- [YOUR GOAL] After the line containing "- Service account: No service account.", write nothing more; before it, reproduce every line of the material below exactly, starting with the first.

- [DATASET CONTENT]
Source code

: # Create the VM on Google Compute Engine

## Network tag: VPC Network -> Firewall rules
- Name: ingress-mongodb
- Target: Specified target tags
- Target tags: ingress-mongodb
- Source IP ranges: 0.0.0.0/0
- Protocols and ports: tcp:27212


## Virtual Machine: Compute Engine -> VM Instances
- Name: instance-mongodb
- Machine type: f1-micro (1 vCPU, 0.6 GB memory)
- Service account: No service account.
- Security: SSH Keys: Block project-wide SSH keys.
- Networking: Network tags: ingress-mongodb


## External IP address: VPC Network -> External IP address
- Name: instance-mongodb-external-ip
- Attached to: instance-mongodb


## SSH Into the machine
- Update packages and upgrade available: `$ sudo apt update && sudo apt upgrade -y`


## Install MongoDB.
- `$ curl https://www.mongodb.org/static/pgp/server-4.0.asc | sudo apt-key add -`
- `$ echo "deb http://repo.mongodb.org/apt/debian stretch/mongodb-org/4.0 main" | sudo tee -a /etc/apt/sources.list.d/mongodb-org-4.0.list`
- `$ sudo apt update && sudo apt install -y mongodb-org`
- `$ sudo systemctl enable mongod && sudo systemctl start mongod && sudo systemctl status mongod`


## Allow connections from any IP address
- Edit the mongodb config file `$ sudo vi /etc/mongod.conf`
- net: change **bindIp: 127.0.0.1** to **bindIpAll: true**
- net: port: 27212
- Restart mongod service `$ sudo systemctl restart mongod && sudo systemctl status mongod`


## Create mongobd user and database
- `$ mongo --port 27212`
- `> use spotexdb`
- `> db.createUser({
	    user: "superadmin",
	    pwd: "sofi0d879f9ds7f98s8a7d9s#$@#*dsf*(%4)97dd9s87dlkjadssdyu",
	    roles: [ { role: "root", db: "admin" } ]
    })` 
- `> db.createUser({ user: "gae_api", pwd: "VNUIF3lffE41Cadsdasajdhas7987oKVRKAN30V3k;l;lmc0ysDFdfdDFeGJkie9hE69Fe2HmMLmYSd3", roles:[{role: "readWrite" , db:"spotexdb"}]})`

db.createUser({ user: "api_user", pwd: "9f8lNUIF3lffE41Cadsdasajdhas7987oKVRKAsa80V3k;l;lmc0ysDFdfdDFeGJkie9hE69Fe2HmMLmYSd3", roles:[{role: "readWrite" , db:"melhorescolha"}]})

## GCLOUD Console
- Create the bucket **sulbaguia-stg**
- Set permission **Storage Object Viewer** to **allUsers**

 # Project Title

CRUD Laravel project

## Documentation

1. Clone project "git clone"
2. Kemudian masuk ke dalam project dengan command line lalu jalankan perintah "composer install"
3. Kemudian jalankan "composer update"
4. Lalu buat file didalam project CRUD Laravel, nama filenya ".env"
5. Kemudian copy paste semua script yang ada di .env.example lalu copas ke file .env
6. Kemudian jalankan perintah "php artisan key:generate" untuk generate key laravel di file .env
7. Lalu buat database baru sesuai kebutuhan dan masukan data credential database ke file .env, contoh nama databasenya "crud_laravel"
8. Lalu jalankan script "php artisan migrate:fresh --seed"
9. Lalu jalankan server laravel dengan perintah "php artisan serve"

- [ANSWER SECTION]
Source code

: # Create the VM on Google Compute Engine

## Network tag: VPC Network -> Firewall rules
- Name: ingress-mongodb
- Target: Specified target tags
- Target tags: ingress-mongodb
- Source IP ranges: 0.0.0.0/0
- Protocols and ports: tcp:27212


## Virtual Machine: Compute Engine -> VM Instances
- Name: instance-mongodb
- Machine type: f1-micro (1 vCPU, 0.6 GB memory)
- Service account: No service account.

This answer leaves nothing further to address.